Expertise wieder aufbauen: Transport von Patienten auf der Schiene
Wie zukünftige Schwerpunkte einer sanitätsdienstlichen Versorgung aussehen könnten, darüber gab der Vortrag von Oberstarzt Dr. Rolf von Uslar aus dem Referat FüSK San 1 des Bundesministeriums der Verteidigung Auskunft. Nach einer allgemeinen Einführung in die aktuelle Lage, natürlich mit dem Schwerpunkt NATO-Ostflanke/Ukraine, führte er die speziellen sanitätsdienstlichen Herausforderungen, mit dem sein Referat seit dem 24. Februar konfrontiert ist, auf. In den vergangenen 30 Jahren sei Expertise für Fragen der sanitätsdienstlichen Unterstützung in der Landes- und Bündnisverteidigung (LV/BV) verloren gegangen, unter anderem was den Patiententransport auf der Schiene betreffe. In diesem Bereich würden gegenwärtige Planungen zur Umrüstung von ICE als Patiententransportzüge angegangen.
Erschwerend komme hinzu, dass die Strukturen des Sanitätsdienstes für die Aufgabe LV/BV zu schmal seien. So seien beispielsweise bereits ein Achtel aller Sanitätssoldatinnen und Soldaten für die deutsche NATO-Speerspitze (VJTF) verplant. Hinsichtlich des Einsatzes von Reservistinnen und Reservisten sei ein weiteres Problem, dass diese bei einem Einsatz für die Streitkräfte dem zivilen Gesundheitssystem entzogen würden. Das sei für den erweiterten Sicherheitsbegriff und für die gesamtgesellschaftliche Gesundheitsversorgung eine Herausforderung. Diese sei nur im Zusammenwirken mit zivilen Gesundheitsorganisationen zu bewerkstelligen („single set of Fachkräfte“).

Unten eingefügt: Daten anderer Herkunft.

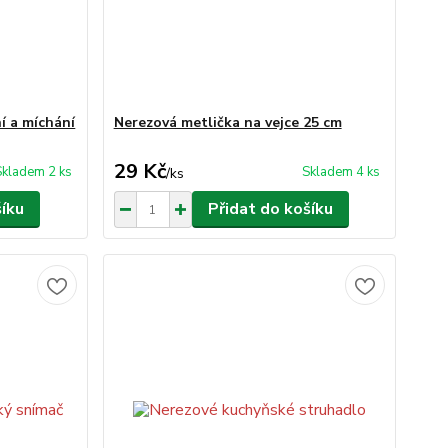
í a míchání
Nerezová metlička na vejce 25 cm
29 Kč
Skladem 2 ks
Skladem 4 ks
/
ks
šíku
Přidat do košíku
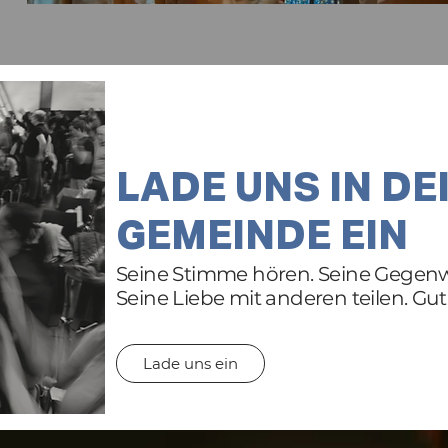
LADE UNS IN DE
GEMEINDE EIN
Seine Stimme hören. Seine Gegenw
Seine Liebe mit anderen teilen. Gut 
Lade uns ein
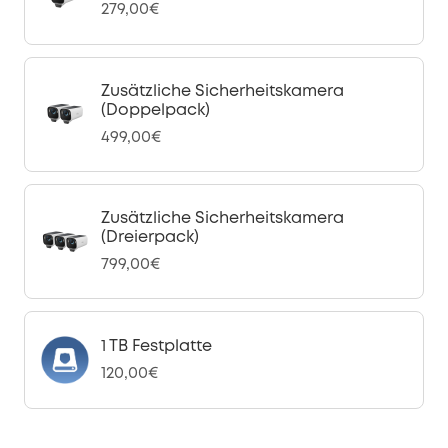
279,00€
Zusätzliche Sicherheitskamera
(Doppelpack)
499,00€
Zusätzliche Sicherheitskamera
(Dreierpack)
799,00€
1 TB Festplatte
120,00€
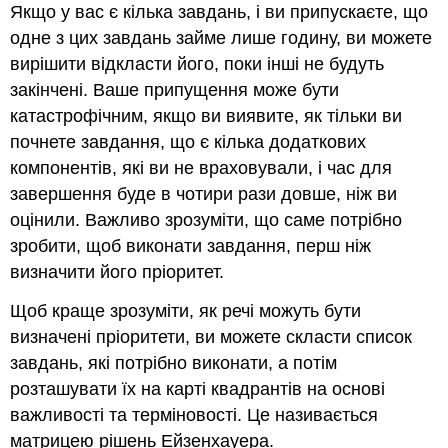
Якщо у вас є кілька завдань, і ви припускаєте, що
одне з цих завдань займе лише годину, ви можете
вирішити відкласти його, поки інші не будуть
закінчені. Ваше припущення може бути
катастрофічним, якщо ви виявите, як тільки ви
почнете завдання, що є кілька додаткових
компонентів, які ви не враховували, і час для
завершення буде в чотири рази довше, ніж ви
оцінили. Важливо зрозуміти, що саме потрібно
зробити, щоб виконати завдання, перш ніж
визначити його пріоритет.
Щоб краще зрозуміти, як речі можуть бути
визначені пріоритети, ви можете скласти список
завдань, які потрібно виконати, а потім
розташувати їх на карті квадрантів на основі
важливості та терміновості. Це називається
матрицею рішень Ейзенхауера.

Augenmerk auf der Grundbeorderung
Im Anschluss stellte der Vizepräsident Mitgliedergewinnung des Reservistenverbandes, Oberstarzt Professor Dr. Edgar Strauch, die Anforderungen an die Reserve der Bundeswehr auf der Grundlage der sicherheitspolitischen Situation in Europa sowie der Strategie der Reserve von 2019 ausführlich dar. Der ehemalige stellvertretende Vorsitzende des Arbeitskreises Sanitätsdienst richtete dabei ein besonderes Augenmerk auf die seit Oktober 2021 Jahres ins Leben gerufene Grundbeorderung.